Research Article: Earlier relapse detection after allogeneic haematopoietic stem cell transplantation by chimerism assays: Digital PCR versus quantitative real-time PCR of insertion/deletion polymorphisms

Date Published: February 22, 2019

Publisher: Public Library of Science

Author(s): Jennifer Valero-Garcia, María del Carmen González-Espinosa, Manuel Barrios, Greta Carmona-Antoñanzas, Javier García-Planells, Carlos Ruiz-Lafora, Ainhoa Fuentes-Gálvez, Antonio Jiménez-Velasco, Francesco Bertolini.


The analysis of molecular haematopoietic chimerisms (HC) has become a well-established method to monitor the transplant evolution and to assess the risk of relapse after allogeneic stem cells transplantation (allo-STC). Different techniques and molecular markers are being used for chimerism surveillance after transplantation, including quantitative real-time PCR (qPCR) and the recently developed digital PCR (dPCR). This study aims to compare the sensitivity and accuracy of both methods to quantify HC and predict early relapse.
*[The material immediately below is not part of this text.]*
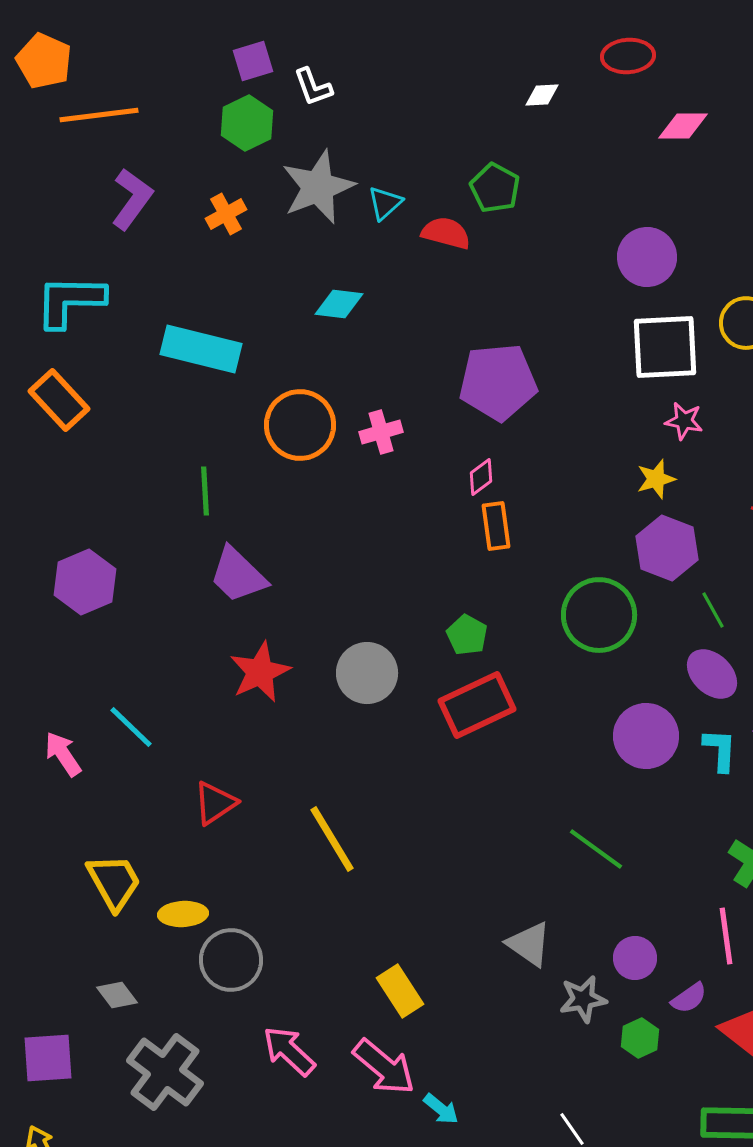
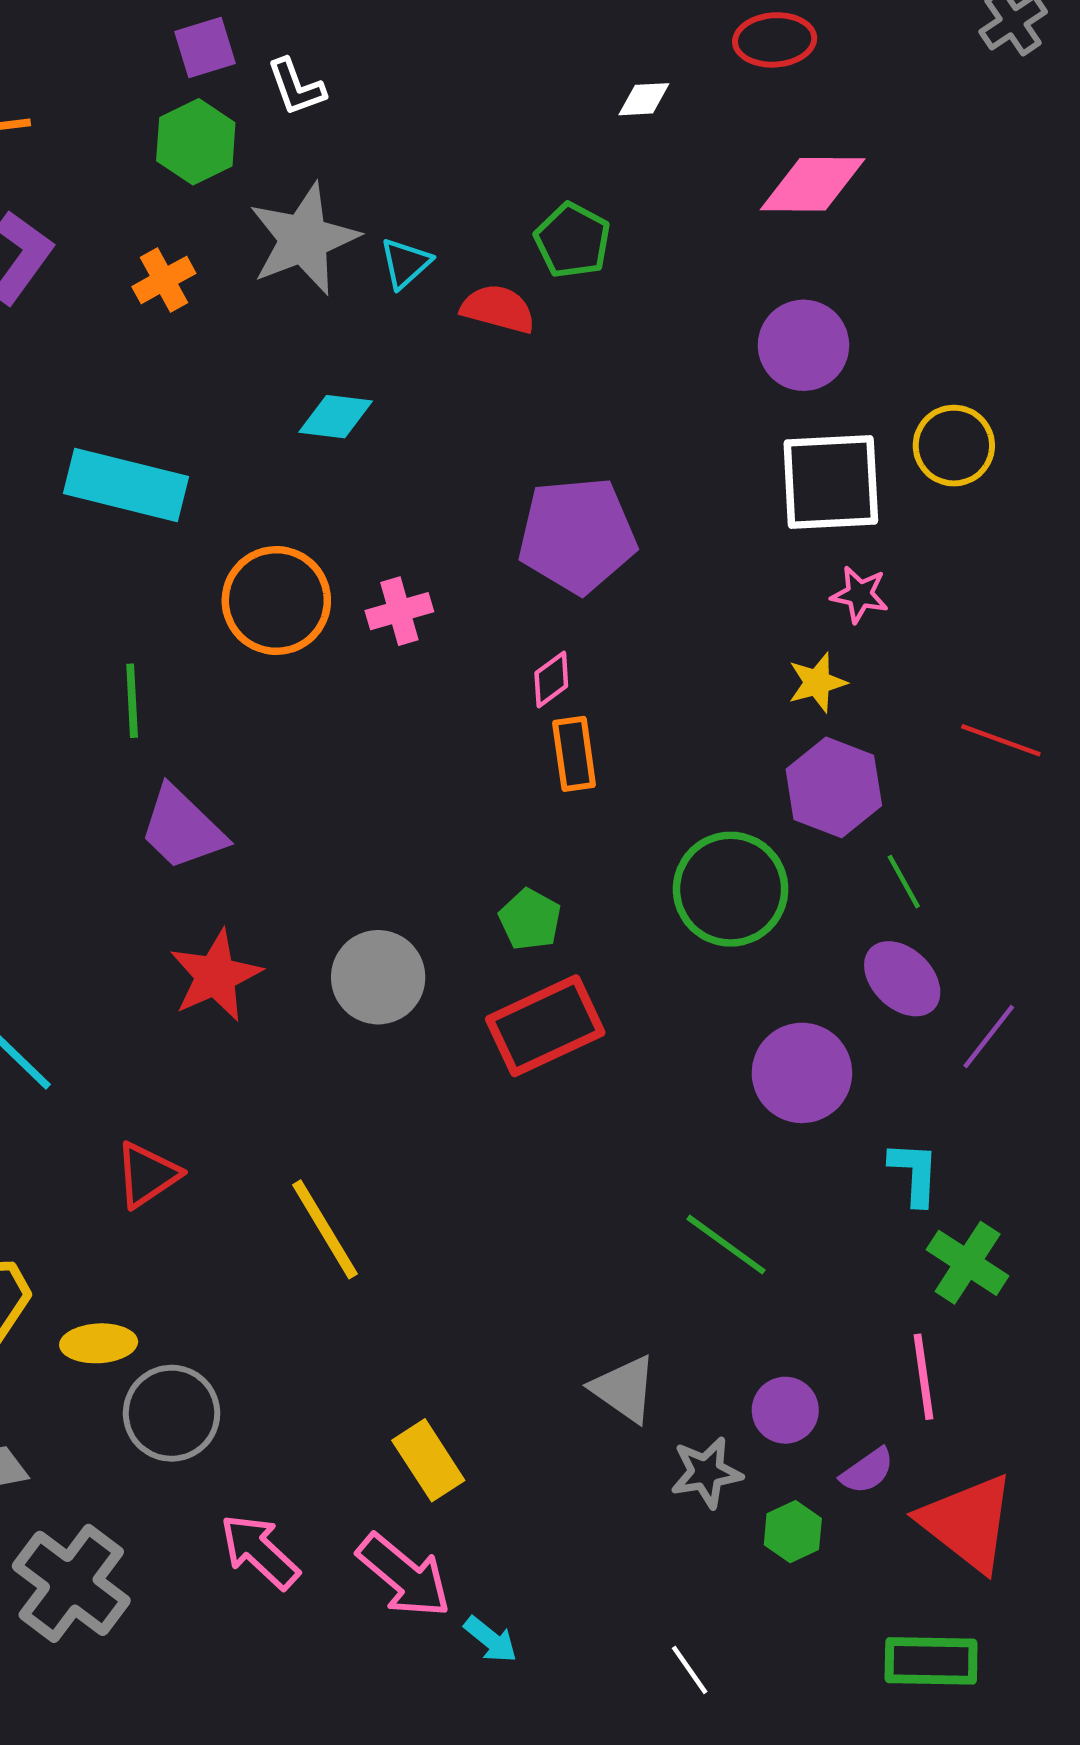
pink diamond: (683, 126) -> (813, 184), moved, size x1.4
cyan L-shape: (720, 750) -> (914, 1173), moved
HC was evaluated using custom PCR systems for the specific detection of the Y-chromosome, null alleles and insertion-deletion polymorphisms. A total of 281 samples from 28 adult patients who underwent an allo-SCT were studied. Increasing mixed chimerism was detected prior to relapse in 100% of patients (18 relapses).

Compared with conventional qPCR amplification, dPCR predicted relapse with a median anticipation period of 63 days versus 45.5 days by qPCR. Overall, 56% of the relapses were predicted earlier with dPCR whereas 38% of the relapses where detected simultaneously using both techniques and only in 1 case, relapse was predicted earlier with qPCR.

In conclusion, chimerism determination by dPCR constitutes a suitable technique for the follow-up of patients with haematological pathologies after allo-STC, showing greater sensitivity to predict an early relapse.

Partial Text

Allogeneic Stem Cell Transplantation (allo-SCT) is considered to be the strongest immunotherapy for a variety of malignant and non-malignant hematologic disorders. Despite its strong curative potential and improved safety, allo-SCT remains a high-risk procedure [1]. Haematopoietic chimerism (HC) analysis, distinguishing recipient from donor cell subsets after allo-SCT, has become an important and well-established method to monitor the graft health, predict early detection of disease relapse and provide useful information on the graft-versus-host disease (GvHD) or graft-versus-tumor (GvT) effect, facilitating therapeutic intervention [2].

Despite the continuous improvements in allo-SCT, relapse remains one of the main causes of failure of the procedure, especially in patients with acute leukaemia. HC analysis constitutes a standard procedure in the follow-up of patients undergoing allo-SCT capable to predict disease recurrence, graft-versus-host disease and graft failure. In a significant proportion of patients there is no minimal residual disease marker that allows us to monitor the risk of relapse, whereas the analysis of chimerism is possible in almost every patient. STR-PCR analysis is the gold standard for quantitative chimerism analysis recommended by the EuroChimerism consortium in the prediction of relapses [12,23]; however, its limited sensitivity, allelic imbalance and high coefficient of variation at low percentage of mixed chimerism has opened the ground to investigate novel technologies [12,20,24].